Well, Pulaski County takes football very seriously. So does Watson, and before he completes his career, he could very well be the best quarterback to ever play for the Cougars. He can throw it, he can run it, he plays with his body, but also his brains. He has allowed Pulaski County to open up its offensive attack and it has turned into what may well be the most diversified offense in school history. But the best thing about Watson is he’s just a junior.
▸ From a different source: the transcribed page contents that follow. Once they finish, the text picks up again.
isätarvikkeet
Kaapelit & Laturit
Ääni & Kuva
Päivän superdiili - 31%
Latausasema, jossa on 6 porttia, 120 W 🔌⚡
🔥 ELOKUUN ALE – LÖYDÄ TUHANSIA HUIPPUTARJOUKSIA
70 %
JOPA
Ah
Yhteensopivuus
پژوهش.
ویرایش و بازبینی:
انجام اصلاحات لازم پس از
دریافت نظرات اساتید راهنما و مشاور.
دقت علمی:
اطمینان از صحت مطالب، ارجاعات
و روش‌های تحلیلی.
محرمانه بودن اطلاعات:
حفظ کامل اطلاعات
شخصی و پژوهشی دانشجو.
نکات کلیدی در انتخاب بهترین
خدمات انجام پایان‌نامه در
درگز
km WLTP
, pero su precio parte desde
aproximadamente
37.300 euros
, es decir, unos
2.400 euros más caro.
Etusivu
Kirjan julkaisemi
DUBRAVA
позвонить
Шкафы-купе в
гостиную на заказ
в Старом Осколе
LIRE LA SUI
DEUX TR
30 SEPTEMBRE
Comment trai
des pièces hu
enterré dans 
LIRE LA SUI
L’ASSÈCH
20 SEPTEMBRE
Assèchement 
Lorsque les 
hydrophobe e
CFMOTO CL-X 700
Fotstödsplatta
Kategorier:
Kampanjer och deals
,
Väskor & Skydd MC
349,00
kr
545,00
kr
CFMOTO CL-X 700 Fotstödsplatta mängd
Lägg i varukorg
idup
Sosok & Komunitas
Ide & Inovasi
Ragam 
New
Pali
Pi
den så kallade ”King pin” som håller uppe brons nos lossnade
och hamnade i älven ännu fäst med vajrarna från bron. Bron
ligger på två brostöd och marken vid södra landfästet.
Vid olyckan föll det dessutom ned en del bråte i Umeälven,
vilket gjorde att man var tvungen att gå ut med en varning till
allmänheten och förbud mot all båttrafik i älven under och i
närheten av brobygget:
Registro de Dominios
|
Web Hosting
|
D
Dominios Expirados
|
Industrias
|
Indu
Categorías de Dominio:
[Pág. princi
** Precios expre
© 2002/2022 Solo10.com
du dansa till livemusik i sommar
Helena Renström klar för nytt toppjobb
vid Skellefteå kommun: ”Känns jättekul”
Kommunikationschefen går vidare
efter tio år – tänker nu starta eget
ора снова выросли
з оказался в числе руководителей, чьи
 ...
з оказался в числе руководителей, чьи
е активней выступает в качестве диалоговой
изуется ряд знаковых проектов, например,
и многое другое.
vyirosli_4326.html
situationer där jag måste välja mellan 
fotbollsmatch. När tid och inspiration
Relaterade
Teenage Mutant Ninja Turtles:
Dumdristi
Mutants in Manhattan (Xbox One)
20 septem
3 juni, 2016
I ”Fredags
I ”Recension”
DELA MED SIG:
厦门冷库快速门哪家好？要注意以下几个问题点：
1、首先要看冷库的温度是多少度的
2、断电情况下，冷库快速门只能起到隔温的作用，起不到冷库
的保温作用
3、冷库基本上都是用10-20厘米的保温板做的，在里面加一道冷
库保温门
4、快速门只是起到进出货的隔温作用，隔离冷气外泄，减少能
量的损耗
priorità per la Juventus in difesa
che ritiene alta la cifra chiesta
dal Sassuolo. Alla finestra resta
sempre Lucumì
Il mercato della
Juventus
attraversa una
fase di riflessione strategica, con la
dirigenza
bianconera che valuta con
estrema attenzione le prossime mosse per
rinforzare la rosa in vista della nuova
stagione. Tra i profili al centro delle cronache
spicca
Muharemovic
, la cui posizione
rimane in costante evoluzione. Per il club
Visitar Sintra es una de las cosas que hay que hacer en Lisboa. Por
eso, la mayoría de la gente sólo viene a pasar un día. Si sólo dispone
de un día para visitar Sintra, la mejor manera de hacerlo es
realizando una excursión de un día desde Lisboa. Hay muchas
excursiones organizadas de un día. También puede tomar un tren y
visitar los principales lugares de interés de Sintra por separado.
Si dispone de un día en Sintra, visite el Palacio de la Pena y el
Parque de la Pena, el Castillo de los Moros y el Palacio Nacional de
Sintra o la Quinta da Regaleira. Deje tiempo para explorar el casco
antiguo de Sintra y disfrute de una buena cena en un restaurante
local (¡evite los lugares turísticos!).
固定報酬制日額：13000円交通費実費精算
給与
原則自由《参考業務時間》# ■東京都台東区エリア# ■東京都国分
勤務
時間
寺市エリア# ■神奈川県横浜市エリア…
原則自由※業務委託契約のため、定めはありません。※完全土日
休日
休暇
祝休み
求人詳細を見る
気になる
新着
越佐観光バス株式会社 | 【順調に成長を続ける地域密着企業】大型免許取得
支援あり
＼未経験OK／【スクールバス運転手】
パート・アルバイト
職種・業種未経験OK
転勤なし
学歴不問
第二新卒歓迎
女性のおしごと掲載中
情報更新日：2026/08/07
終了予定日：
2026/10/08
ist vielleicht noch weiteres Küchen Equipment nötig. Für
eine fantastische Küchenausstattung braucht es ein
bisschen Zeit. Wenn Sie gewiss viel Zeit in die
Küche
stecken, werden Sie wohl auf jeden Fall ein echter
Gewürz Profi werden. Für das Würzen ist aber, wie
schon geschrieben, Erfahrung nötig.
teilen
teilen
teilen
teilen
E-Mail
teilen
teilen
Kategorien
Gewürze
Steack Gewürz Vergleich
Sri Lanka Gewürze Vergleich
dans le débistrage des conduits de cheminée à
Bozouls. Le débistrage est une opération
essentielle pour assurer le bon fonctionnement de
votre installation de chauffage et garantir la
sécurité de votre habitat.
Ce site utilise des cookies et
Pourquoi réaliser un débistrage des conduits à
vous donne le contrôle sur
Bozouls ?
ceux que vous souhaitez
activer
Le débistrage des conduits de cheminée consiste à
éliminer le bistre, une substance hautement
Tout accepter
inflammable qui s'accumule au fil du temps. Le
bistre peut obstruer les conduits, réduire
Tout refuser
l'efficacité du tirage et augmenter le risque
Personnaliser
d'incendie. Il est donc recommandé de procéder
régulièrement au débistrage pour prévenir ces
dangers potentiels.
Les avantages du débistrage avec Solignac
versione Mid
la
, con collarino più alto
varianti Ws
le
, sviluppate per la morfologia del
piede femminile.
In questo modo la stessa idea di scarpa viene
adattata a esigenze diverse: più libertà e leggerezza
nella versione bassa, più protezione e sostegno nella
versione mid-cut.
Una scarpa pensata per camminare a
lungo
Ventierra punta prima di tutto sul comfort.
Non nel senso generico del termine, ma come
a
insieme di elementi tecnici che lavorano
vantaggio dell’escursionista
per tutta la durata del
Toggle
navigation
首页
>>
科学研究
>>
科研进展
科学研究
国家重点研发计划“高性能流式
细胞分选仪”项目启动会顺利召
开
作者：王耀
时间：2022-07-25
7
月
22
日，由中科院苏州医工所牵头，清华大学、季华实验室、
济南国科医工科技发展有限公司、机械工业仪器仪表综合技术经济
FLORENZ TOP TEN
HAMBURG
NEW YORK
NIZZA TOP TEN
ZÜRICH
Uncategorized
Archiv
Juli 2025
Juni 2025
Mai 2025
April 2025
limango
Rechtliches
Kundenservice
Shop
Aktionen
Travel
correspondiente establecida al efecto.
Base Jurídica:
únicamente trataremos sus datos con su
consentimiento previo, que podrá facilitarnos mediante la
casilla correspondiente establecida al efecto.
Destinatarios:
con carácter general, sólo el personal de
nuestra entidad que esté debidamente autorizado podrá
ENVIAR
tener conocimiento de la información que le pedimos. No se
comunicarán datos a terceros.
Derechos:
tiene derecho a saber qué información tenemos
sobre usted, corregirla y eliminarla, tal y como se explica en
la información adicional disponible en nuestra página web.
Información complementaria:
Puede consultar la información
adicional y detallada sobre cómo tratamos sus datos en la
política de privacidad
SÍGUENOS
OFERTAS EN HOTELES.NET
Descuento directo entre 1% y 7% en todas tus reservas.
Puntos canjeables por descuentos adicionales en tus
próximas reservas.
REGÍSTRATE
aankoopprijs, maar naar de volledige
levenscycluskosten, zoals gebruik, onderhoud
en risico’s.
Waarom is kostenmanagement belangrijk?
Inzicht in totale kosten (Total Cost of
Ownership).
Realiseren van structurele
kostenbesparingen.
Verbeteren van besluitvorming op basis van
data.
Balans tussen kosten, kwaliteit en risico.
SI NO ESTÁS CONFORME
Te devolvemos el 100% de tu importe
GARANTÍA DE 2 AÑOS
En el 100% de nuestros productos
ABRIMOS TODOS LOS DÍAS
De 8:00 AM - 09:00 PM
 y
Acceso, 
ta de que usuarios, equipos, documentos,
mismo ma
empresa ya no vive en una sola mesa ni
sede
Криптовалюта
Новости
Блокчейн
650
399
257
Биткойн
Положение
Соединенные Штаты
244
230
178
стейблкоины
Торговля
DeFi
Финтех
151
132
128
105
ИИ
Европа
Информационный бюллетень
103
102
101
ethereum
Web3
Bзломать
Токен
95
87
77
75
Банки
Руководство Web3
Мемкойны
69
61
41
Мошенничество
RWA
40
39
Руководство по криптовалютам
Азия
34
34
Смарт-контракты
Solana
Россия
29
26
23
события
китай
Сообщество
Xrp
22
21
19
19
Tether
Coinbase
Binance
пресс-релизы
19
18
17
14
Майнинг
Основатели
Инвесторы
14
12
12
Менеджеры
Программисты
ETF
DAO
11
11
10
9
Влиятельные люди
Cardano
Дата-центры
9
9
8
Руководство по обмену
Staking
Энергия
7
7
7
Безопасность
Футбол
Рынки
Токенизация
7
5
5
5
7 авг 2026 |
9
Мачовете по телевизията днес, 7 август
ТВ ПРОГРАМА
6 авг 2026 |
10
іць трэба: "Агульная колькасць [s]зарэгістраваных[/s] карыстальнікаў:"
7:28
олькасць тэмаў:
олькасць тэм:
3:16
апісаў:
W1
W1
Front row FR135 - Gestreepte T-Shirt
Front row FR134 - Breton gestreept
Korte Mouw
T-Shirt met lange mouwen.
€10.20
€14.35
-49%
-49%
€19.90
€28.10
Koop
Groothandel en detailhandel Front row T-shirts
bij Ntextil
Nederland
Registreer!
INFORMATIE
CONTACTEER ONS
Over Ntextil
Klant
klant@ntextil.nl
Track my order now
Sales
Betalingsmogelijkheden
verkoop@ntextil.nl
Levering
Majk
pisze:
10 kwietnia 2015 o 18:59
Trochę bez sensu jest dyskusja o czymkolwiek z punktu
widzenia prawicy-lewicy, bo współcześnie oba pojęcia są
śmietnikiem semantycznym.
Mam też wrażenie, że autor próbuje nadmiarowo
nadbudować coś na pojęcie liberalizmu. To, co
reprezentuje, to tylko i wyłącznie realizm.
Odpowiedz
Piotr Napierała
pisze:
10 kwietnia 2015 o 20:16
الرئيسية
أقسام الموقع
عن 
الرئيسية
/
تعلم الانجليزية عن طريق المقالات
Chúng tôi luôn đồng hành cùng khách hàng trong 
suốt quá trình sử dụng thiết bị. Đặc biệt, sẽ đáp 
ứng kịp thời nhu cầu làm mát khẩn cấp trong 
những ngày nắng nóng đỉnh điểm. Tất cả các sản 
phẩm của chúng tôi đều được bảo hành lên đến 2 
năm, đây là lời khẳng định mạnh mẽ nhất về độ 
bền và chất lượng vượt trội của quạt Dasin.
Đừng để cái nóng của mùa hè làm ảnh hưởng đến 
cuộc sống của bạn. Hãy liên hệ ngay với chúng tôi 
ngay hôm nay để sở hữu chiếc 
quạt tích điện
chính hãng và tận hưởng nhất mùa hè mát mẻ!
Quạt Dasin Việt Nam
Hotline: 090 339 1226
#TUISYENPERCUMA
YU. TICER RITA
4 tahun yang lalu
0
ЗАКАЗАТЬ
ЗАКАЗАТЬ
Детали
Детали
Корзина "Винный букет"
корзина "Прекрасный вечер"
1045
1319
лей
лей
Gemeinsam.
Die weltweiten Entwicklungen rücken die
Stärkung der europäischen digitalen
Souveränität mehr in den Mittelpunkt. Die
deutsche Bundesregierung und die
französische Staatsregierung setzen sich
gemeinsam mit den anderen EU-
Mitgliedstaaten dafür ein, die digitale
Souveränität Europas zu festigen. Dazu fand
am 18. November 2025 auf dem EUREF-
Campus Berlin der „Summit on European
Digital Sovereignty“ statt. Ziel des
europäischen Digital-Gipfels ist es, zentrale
We take things for granted. I was surprised during one game this season. A Cougar player standing behind me on the sideline was talking about all the people, and how he had never seen so many people at one of his games before. I turned, and it was Watson. Sure, he’s the starting quarterback, and all that, but I had to remind myself he had come from Auburn, and it was also a reminder that Pulaski County fans take football serious too.
Just a look at this team’s statistics tells you a lot also. The Cougars are averaging 19 first downs a game to the opponent’s seven. They lead in virtually every offensive category like 266-50 per game in rushing. Nubian Peak is getting 102 yards a game, but is hardly averaging double figure carries. Certainly nobody can complain about tired legs as we come down the stretch. There is a lot of productivity that comes from a lot of different players. The numbers tell the story.
Watson is 30 of 54 passing for 539 yards and four touchdowns. With the weapons at his disposal, Watson could probably be much more productive at some other schools, but all those other weapons make it unnecessary, and Watson himself is one of them. His ability has made it possible for the Cougars to install an option package to the offense and he has run 37 times for 237 yards. Watson’s total offense is almost 800 yards. Parris is second on the team with 101 rushes for 397 yards, and there are numerous others that have been solid contributors and many of them are underclassmen who should be even better in 2009. Nubian Peak has caught eight passes, Quesenberry is second with six, but eight players have caught at least one aerial. Such statistics make it obvious this team has talent, and a lot of capable players in the skill position areas.
The Cougars are tripling the opposition in total offense. Pulaski County is averaging 343 yards rushing and passing per game, the opposition just 142.
The Pulaski County offense has sputtered a time or two, but has given up only four turnovers. The Cougar defense has created 15 turnovers. Pulaski County makes big plays, on both offense and defense. Miller leads the way with two fumble recoveries, and Quesenberry has a region best six picks.
Pulaski County has scored 236 points, better than 33 per game on the season. The defense has allowed just 64 points, just barely nine per game. The Cougars are outscoring the enemy by 24 points a contest. Nubian Peak has scored 80 points, and Parris is second with 48.
Hazzard is third on the team in tackles, also averaging seven per game along with Dobbins, Burleson and Lewis, and all behind Tahrick Peak’s 12. In short, a lot of people are getting in on the action, and that’s good. This defense puts on the heat. The Cougars attack the opponent’s offense. Miller, Cole, Lewis, Hazzard, T. Peak, Burleson, Dobbins and Parris have given many a quarterback a headache, not to mention a nervous breakdown.
So is this one of the better Pulaski County teams in school history? Maybe. The next three games will provide the answer to that question. But it is interesting to see how all the parts have fallen into place, and where they came from. You also hear coaches speak often of being patient. That’s probably the biggest asset of this team. There are a lot of seniors, some of whom have been starters before during their careers, and some not, but all of them have put in the time. More than anything else, it’s been a maturing process, and now many of these Cougars are very capable as seniors. This team is quicker, more aggressive, has the ability to make plays, and I believe more important than anything else, believes it’s their time, and it just might be.